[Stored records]
════════

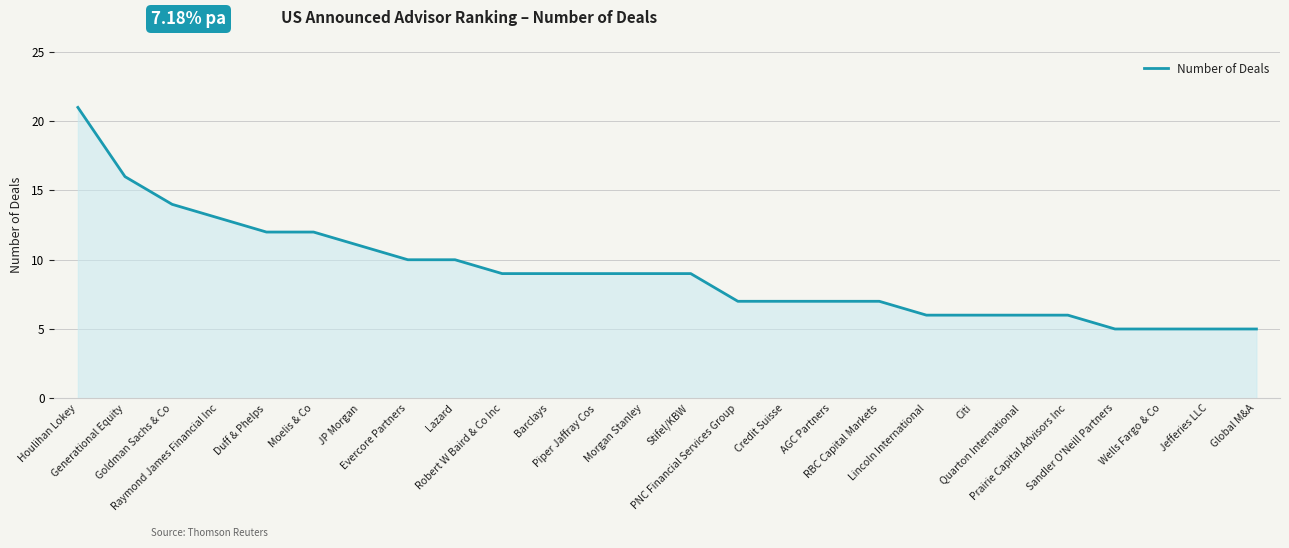

What is the maximum value shown in the chart?

21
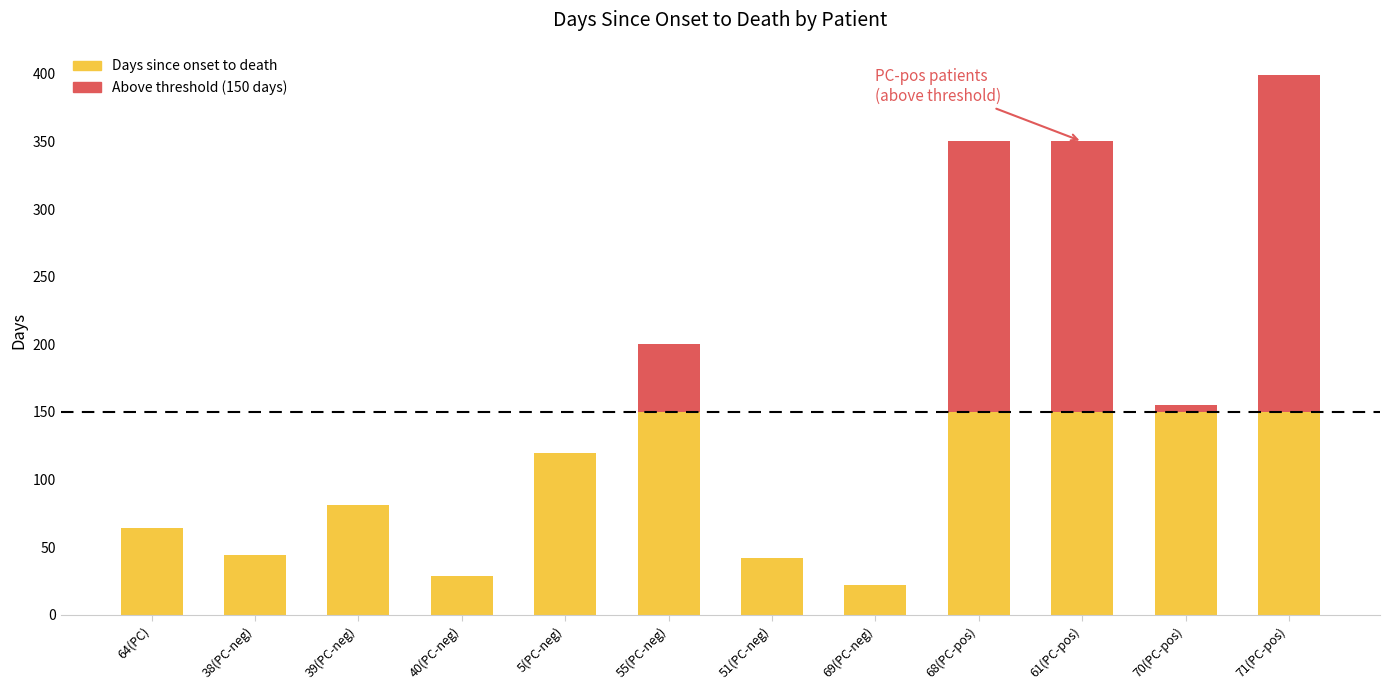

Are the bars horizontal?

No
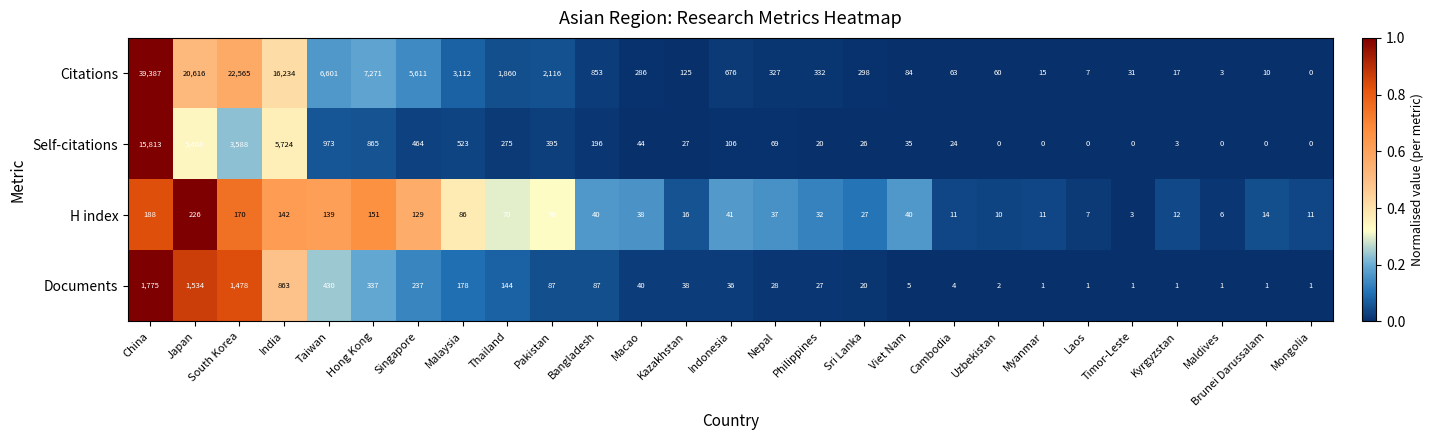

At which category does the chart reach its peak across all series?

China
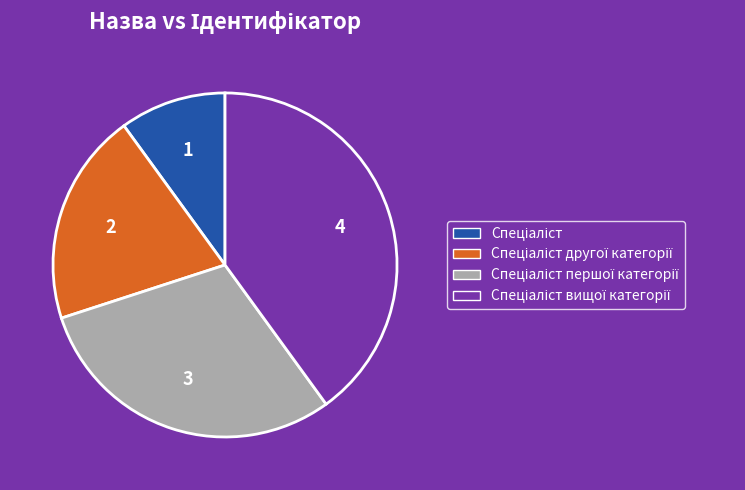

Is there a majority slice in this chart?

No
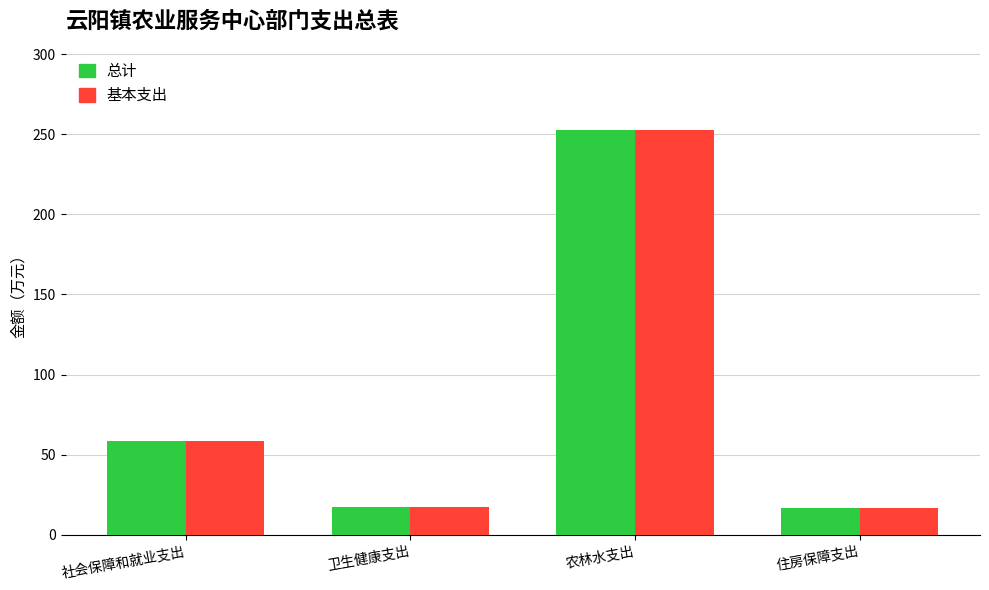

What is the total value across all series at 农林水支出?

505.5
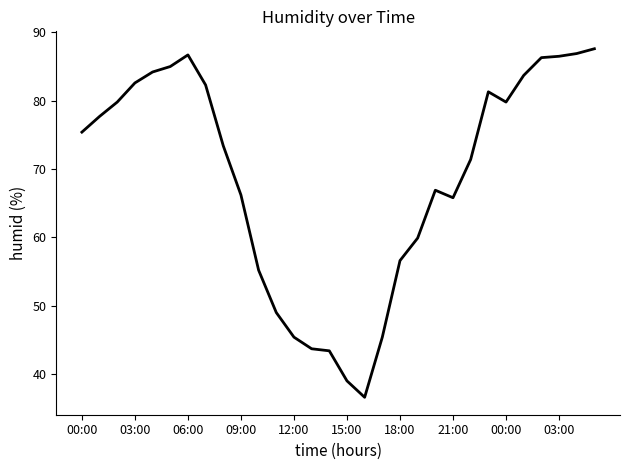

What is the smallest value displayed?

36.6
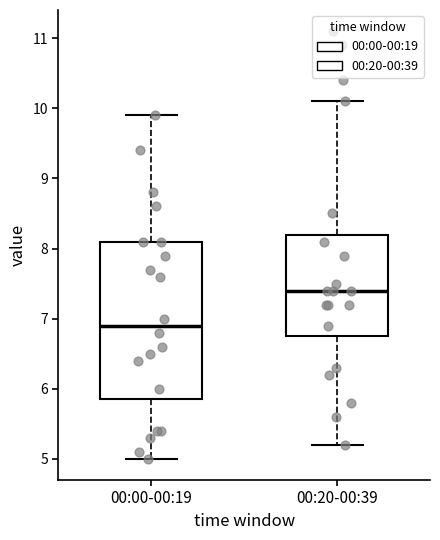

Reading left to right, transcribe this box plot: for each box, give where its median line is, the range the box spans, and where its two whiskers end, as read against the y-axis. The values are not printed on the chart, so give them approximately, as read against the axis.

00:00-00:19: median 6.9, box 5.9 to 8.1, whiskers 5.0 to 9.9
00:20-00:39: median 7.4, box 6.8 to 8.2, whiskers 5.2 to 10.1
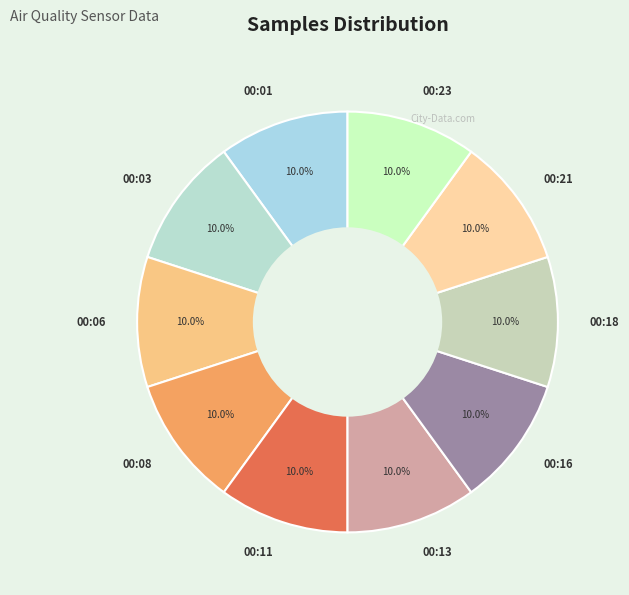

Is 00:08 the majority of the pie?

No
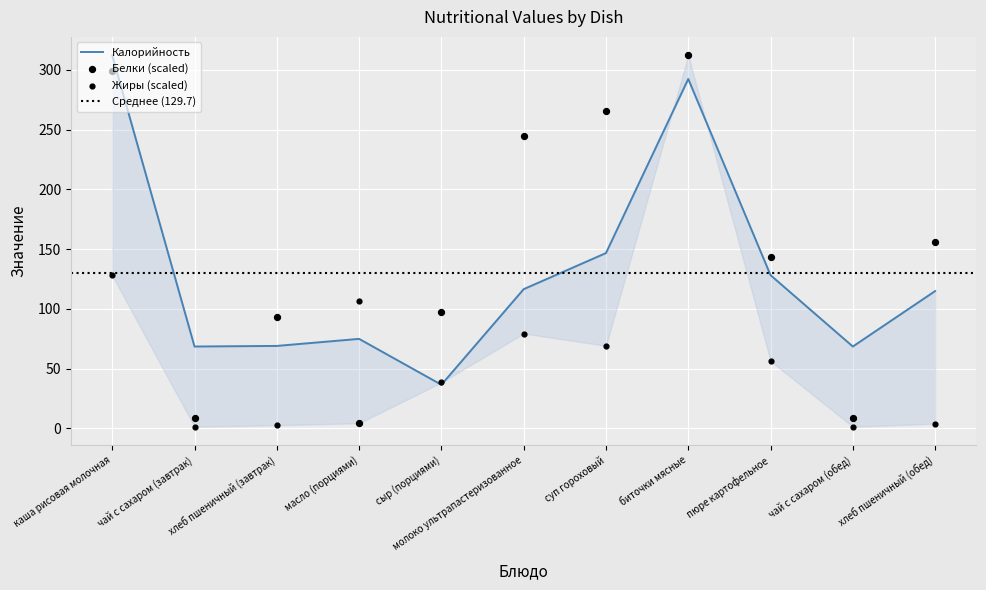

Which series has the largest total across all categories?

Белки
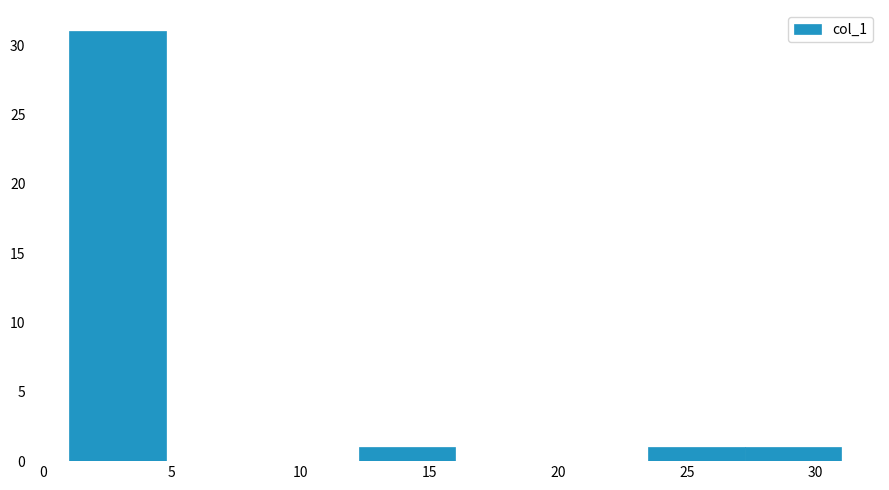

Reading left to right, transcribe this chart: for each bar, give the range it covers on the x-axis and its height. Neither the bar edges nor the heights are printed on the chart, so give them approximately, as read against the axes.

1.00 to 4.75: 31
4.75 to 8.50: 0
8.50 to 12.25: 0
12.25 to 16.00: 1
16.00 to 19.75: 0
19.75 to 23.50: 0
23.50 to 27.25: 1
27.25 to 31.00: 1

════════

Task requirements:
Please print the rows from the line with "00:00-00:19: median 6.9, box" up to and including the line with "Reading left to right, transcribe this chart: for", reproducing each line exactly. Leave the pictures out of your answer.

Response to this task:
00:00-00:19: median 6.9, box 5.9 to 8.1, whiskers 5.0 to 9.9
00:20-00:39: median 7.4, box 6.8 to 8.2, whiskers 5.2 to 10.1

Is 00:08 the majority of the pie?

No

Which series has the largest total across all categories?

Белки

Reading left to right, transcribe this chart: for each bar, give the range it covers on the x-axis and its height. Neither the bar edges nor the heights are printed on the chart, so give them approximately, as read against the axes.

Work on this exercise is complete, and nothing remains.